Page excerpt -
The Food and Drug Administration (FDA) now requires all mammogram providers to notify patients about the density of their breast tissue.
This is because dense breast tissue increases the risk of breast cancer.
Florida had already required doctors to do this, but doctors say the FDA's announcement will strengthen that requirement and make it a rule across the country, which will help prevent more breast cancer deaths.
Dr. Olga Mengin is a Radiologist at UCHealth in Colorado Springs. She's fellowship trained in breast imaging and said dense breast tissue has a masking effect.
"So I'm going to use my hand as an example here. Let's say that a woman does not have dense breast tissue. So her tissue is like my fingers. And you can see through the gaps between my fingers," Dr. Mengin said. "So we can see a very small cancer within that breast tissue because there are lots of gaps between it. Whereas if tissue was dense, it's like the palm of my hand."
Like the palm of her hand, you can't see through that dense breast tissue, making it easier for cancerous tissue to hide. So having dense breast tissue means a woman may need to be screened more often to catch breast cancer early.
In Florida, if a woman's mammogram indicates dense breast tissue, she'll get a letter about it in the mail.

Data extracts -
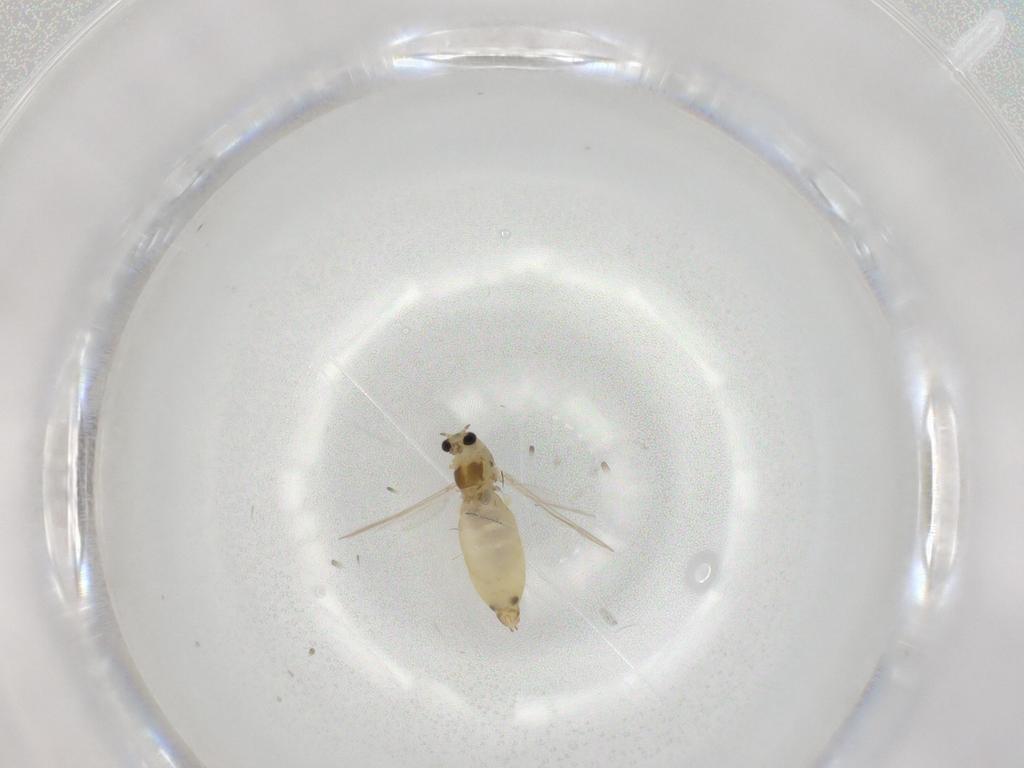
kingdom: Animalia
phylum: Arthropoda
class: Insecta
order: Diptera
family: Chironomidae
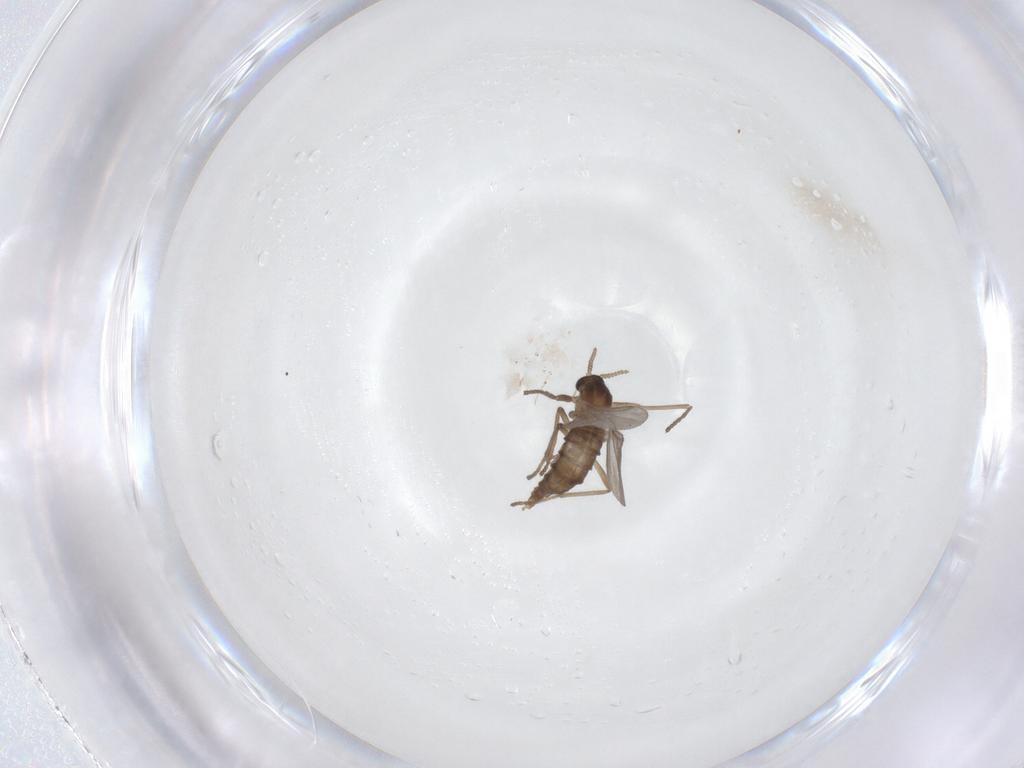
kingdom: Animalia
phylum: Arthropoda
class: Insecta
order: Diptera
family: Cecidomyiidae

--

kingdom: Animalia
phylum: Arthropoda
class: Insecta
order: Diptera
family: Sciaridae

Parts of the exercise -
• 1. Copy out the stretch of the breast density article from "The Food and" through "a masking effect.", word for word.
• 2. Carry on writing the breast density article from the point where it stops.

Numbered answers -
• 1.
The Food and Drug Administration (FDA) now requires all mammogram providers to notify patients about the density of their breast tissue.
This is because dense breast tissue increases the risk of breast cancer.
Florida had already required doctors to do this, but doctors say the FDA's announcement will strengthen that requirement and make it a rule across the country, which will help prevent more breast cancer deaths.
Dr. Olga Mengin is a Radiologist at UCHealth in Colorado Springs. She's fellowship trained in breast imaging and said dense breast tissue has a masking effect.

• 2.
Densebreastinfo.org said that requirement was set to expire in June of 2023 unless extended by law. But now, the FDA requires all women across the country to be notified.
Dr. Mengin said 3D imaging can help radiologists detect dense breast tissue, and if it's found, more steps are taken.
"So one out of 10 women are going to get called back from their mammogram. The majority of those women, once we get extra images and possibly an ultrasound, they're done. Just a small percentage of those women are then going to need a biopsy. But even that, the biopsies are mostly benign. So only a small percentage of women who need a biopsy will actually be diagnosed with breast cancer," she said.
The Centers for Disease Control and Prevention says one in eight women will get breast cancer in her lifetime, so this impacts hundreds of thousands of people.
Dr. Mengin said screening and early detection are the best ways to prevent cancer deaths.